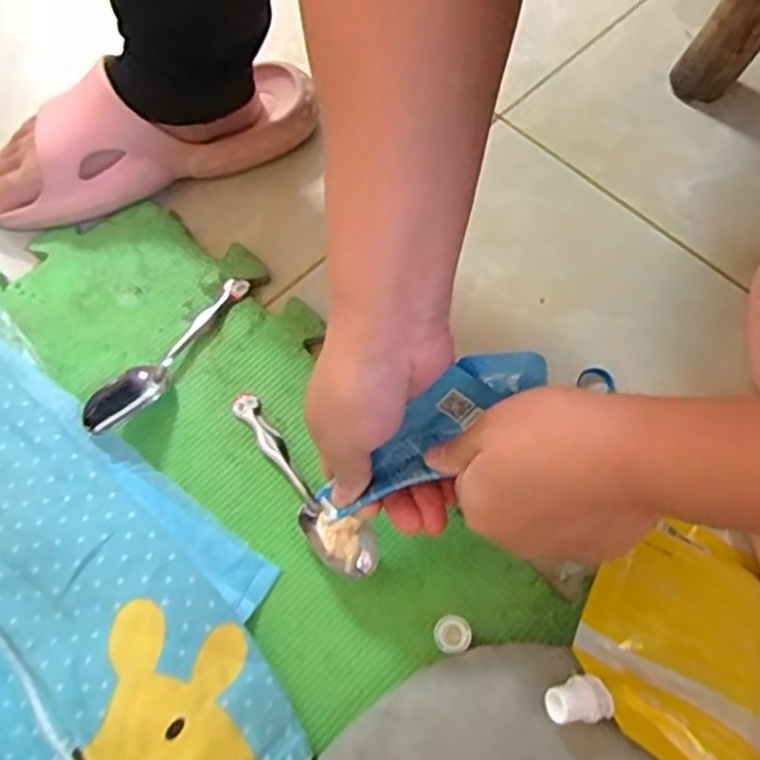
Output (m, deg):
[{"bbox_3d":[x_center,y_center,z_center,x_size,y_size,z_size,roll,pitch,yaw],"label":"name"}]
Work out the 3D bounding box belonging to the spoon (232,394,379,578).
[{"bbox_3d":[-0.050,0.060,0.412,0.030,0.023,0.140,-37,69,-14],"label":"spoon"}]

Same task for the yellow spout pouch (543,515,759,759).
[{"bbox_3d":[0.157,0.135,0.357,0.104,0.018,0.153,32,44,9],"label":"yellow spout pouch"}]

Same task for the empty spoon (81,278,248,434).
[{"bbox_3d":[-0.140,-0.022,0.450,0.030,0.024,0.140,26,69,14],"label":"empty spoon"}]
==
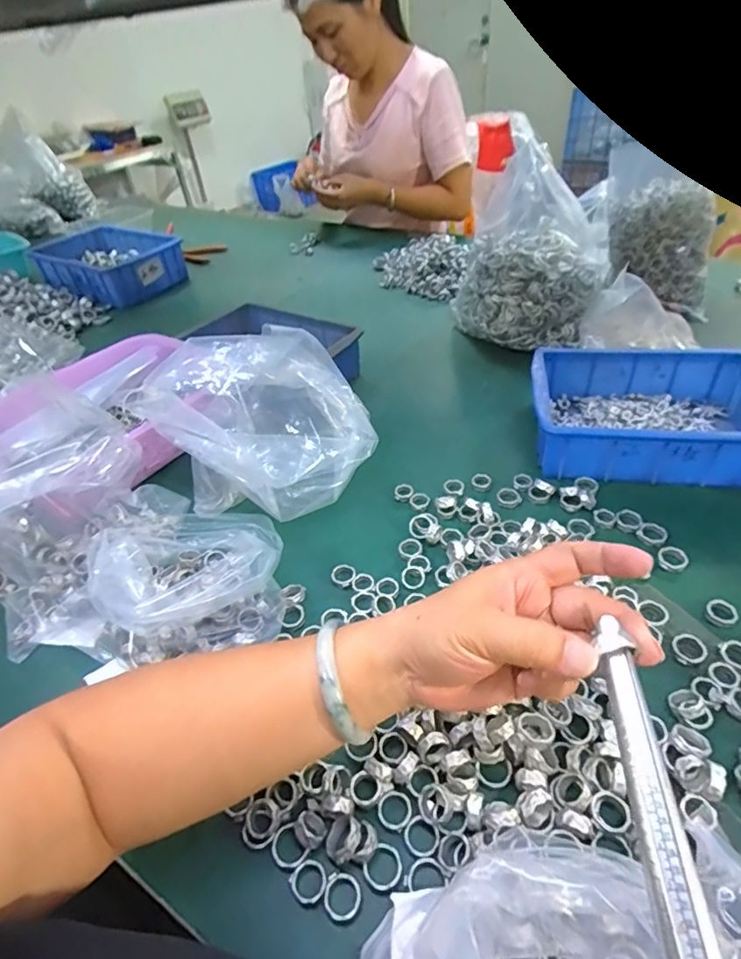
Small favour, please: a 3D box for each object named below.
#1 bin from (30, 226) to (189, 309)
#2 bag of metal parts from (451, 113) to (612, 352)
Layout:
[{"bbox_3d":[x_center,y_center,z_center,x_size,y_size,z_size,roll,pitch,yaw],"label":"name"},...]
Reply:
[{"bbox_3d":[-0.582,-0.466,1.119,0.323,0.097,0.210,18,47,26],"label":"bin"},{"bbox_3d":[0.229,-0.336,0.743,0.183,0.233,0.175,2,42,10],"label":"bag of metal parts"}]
...
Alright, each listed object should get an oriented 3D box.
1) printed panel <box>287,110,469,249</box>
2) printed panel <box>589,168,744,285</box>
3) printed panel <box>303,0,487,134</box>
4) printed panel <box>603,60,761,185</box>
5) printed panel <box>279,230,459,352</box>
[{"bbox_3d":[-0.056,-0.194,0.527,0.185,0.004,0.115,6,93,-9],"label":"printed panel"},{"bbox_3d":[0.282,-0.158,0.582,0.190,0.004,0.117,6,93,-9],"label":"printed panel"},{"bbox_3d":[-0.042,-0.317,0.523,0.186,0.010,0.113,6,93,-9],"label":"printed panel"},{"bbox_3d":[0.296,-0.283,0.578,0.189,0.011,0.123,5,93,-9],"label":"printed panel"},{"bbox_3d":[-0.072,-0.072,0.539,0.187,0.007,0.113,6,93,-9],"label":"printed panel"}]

- Your task
If a line in the records contains "object", report it.

- Task answer
Small favour, please: a 3D box for each object named below.
Alright, each listed object should get an oriented 3D box.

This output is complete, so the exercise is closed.